Three figures of speech related to grass in "Song of Myself" are as follows:
It must be the flag of my disposition, out of hopeful green stuff woven.
In the quote above, Whitman uses a metaphor when he says grass is the "flag of my disposition." A metaphor compares two unlike things without using the words like or as. Here the waving green grass seems to the speaker like a green flag waving in the wind. For Whitman, this is a positive image: the grass is like his disposition because they are both hopeful. The fact that the grass is hopeful also shows that Whitman personifies or assigns human characteristics to it.
I guess the grass is itself a child, the produced babe of the vegetation.
The second quote is also a metaphor that personifies the grass. In this case, the speaker likens the grass to a child. Both are alike because they start out as "babes" that grow. As he would a child, the speaker will "tenderly use" the curling grass.
I believe a leaf of grass is no less than the journey-work of the stars.

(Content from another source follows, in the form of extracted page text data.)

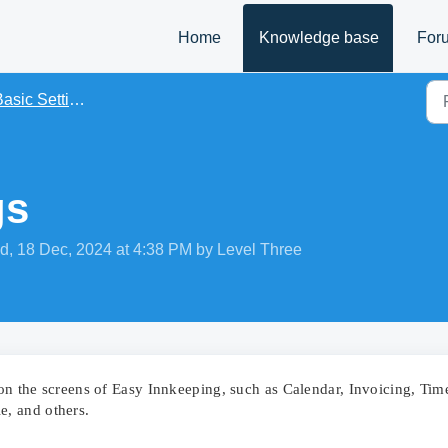
Home
Knowledge base
For
asic Settings
gs
d, 18 Dec, 2024 at 4:38 PM by Level Three
s on the screens of Easy Innkeeping, such as Calendar, Invoicing, Tim
, and others.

In the third quote, the speaker suggests the cosmic unity of all creation by using a metaphor to compare a blade of grass to the work done by the stars. This could be seen, too, as an oxymoron, or juxtaposition of opposites, because a leaf of grass is tiny and insignificant while stars are huge and magnificent lights in the heavens. It could also be seen as hyperbole or exaggeration to think of a blade of grass as the work of stars, because, again, grass is so insignificant. Whitman, however, is trying to suggest that it is not, in fact, insignificant but a part of the sacred, universal whole. I might also suggest that Whitman explodes normal categories of figurative speech: all of his poetry is exuberantly hyperbolic, for example, and in his strong identification with all of nature and the universe, he tends to personify everything.